The Malfunctioning American Economy


Beneath the hood, the once powerful American engine of mass prosperity is malfunctioning

When 10 percent of the American population owns 80 percent of equities, a 35 percent gain in the Nasdaq is a vanity metric rather than a true indicator of system performance. Similarly, low unemployment rates mask the neo-serfdom of the sharing economy — and thus tell only part of the story.

Matt Stoller’s (author of Goliath: The 100-Year War Between Monopoly Power and Democracy) central assertion is that to understand why our economy distributes its fruits so unevenly, you must recognize what many elites and policymakers struggle to see: The present-day prevalence of monopolies and other significant concentrations of economic power is unprecedented in American history.

For all of the bleating about innovation at business schools and elsewhere, American entrepreneurship is in a perilous state.
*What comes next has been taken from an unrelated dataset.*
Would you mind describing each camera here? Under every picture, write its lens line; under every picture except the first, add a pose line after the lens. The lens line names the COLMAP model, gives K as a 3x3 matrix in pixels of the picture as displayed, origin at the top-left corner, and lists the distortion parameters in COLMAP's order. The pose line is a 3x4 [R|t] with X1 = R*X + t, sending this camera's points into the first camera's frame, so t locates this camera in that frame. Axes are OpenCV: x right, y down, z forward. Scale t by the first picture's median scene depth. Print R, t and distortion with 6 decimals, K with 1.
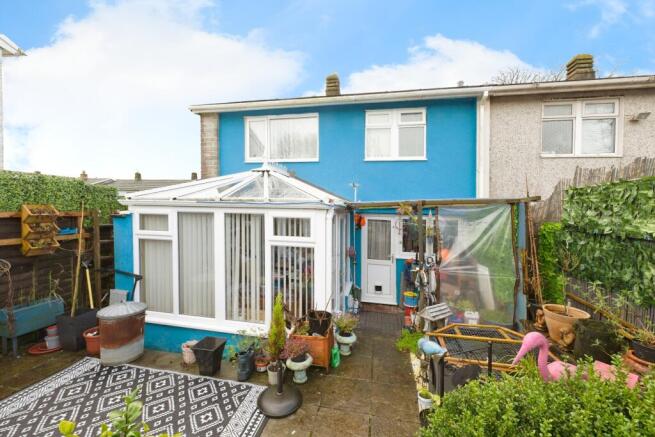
lens RADIAL K [[267.6, 0, 324.9], [0, 267.6, 187.3], [0, 0, 1]] dist [-0.003943, -0.000218]
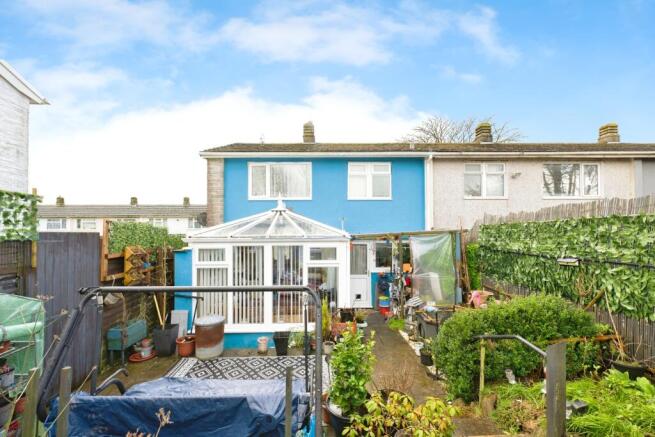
lens RADIAL K [[262.6, 0, 326.6], [0, 262.6, 202.2], [0, 0, 1]] dist [-0.000231, -0.005854]
pose [[0.975469, -0.004658, 0.220089, -0.396105], [0.010348, 0.999641, -0.024705, -0.094673], [-0.219895, 0.026377, 0.975167, -0.400805]]
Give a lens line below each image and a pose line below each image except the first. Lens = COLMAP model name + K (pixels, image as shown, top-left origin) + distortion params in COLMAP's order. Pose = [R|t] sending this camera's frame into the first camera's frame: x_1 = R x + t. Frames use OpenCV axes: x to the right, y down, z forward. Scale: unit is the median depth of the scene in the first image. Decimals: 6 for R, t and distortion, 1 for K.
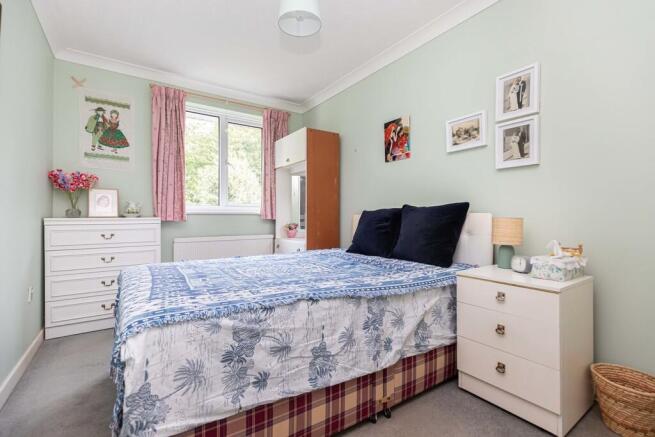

Despite a ten-year bull market, annual small business formation is still at only two thirds of its pre-recession levels. Over a longer horizon the picture only grows bleaker. In the 1970s new firms (defined as those less than one year old) accounted for approximately 15 percent of all American businesses. Forty years later that percentage hovers in the mid-single digits. Our winner-take-all economy is creating fewer businesses and, as a result, inferior investment opportunities. Our business culture now seems purpose-built to celebrate founders and companies whose entire business model can be described as seeking monopoly, while avoiding mention of the collateral damage to other sectors of the economy.